Berlin Alexanderplatz is a 2020 drama film directed by Burhan Qurbani. The third adaptation of Alfred Döblin's influential 1929 novel of the same name, following one in 1931 and a 1980 fourteen-part miniseries, this iteration transposes the story to the modern day with an undocumented immigrant from West Africa in the central role. It was selected to compete for the Golden Bear in the main competition section at the 70th Berlin International Film Festival.

Cast
 Welket Bungué as Francis/Franz, an illegal immigrant from Guinea-Bissau, who wants to start a better life in Germany.

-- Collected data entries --
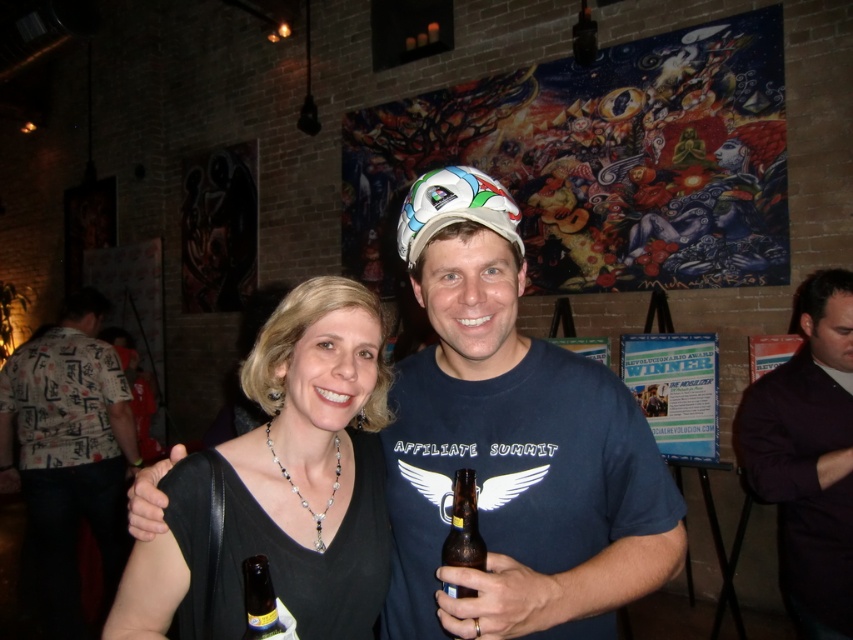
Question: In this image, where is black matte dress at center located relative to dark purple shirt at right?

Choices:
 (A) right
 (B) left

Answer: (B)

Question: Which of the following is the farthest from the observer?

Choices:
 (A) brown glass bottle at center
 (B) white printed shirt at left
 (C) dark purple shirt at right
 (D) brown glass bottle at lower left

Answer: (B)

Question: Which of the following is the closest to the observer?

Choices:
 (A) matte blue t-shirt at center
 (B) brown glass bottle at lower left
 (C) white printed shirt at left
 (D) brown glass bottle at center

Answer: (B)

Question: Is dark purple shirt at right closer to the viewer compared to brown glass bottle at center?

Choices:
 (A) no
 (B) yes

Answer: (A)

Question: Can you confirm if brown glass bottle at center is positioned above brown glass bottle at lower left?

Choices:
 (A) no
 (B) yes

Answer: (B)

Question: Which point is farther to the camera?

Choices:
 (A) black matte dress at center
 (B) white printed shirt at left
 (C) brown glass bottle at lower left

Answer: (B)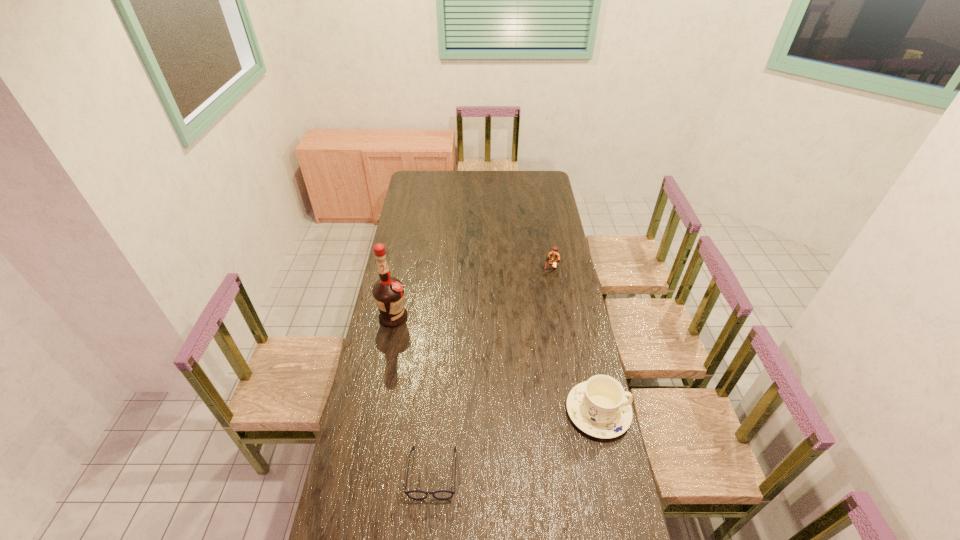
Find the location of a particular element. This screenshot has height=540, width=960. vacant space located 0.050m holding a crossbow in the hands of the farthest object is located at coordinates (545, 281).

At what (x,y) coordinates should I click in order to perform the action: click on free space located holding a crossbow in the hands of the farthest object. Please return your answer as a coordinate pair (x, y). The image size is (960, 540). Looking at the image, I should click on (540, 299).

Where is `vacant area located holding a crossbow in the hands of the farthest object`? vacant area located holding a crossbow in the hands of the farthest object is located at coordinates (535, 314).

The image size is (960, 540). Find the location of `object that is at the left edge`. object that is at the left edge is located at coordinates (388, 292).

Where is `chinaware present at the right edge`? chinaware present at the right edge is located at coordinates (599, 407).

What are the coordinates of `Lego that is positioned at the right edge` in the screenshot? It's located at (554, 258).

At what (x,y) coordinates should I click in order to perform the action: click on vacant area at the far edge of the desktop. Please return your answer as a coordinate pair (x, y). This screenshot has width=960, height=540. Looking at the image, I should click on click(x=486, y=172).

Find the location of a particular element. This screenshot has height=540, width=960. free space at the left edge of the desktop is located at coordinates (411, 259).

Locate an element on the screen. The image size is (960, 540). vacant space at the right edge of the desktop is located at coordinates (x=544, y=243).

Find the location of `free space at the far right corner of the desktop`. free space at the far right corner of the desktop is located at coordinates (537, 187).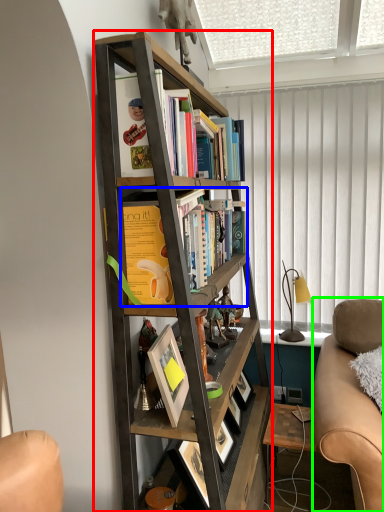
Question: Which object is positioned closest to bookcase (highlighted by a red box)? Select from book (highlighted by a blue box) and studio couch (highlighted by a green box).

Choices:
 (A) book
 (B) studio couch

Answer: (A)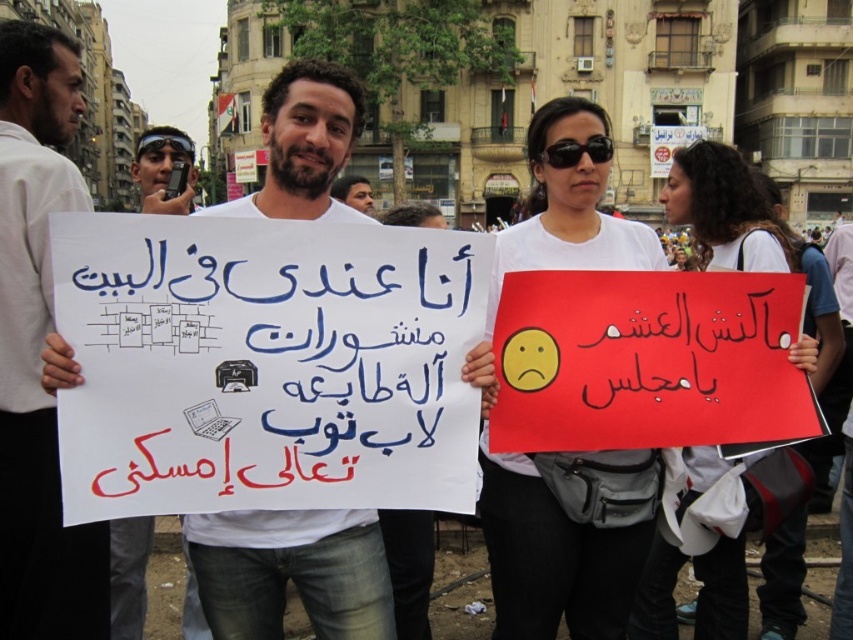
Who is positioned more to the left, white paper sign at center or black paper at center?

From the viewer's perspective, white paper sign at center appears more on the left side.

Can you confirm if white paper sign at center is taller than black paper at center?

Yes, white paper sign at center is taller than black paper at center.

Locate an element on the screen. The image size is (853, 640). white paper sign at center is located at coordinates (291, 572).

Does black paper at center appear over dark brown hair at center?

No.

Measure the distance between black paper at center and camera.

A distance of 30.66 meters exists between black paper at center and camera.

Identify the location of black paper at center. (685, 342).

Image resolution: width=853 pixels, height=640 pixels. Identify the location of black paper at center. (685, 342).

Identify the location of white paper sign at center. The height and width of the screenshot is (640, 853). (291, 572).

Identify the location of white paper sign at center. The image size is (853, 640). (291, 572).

-- Work instructions --
Using the film description at the top of the page, list every adaptation of Alfred Döblin's 1929 novel that it mentions, giving the year of each.

-- Solution for this problem --
- 1931: an adaptation (no further details given)
- 1980: a fourteen-part miniseries
- 2020: the drama film directed by Burhan Qurbani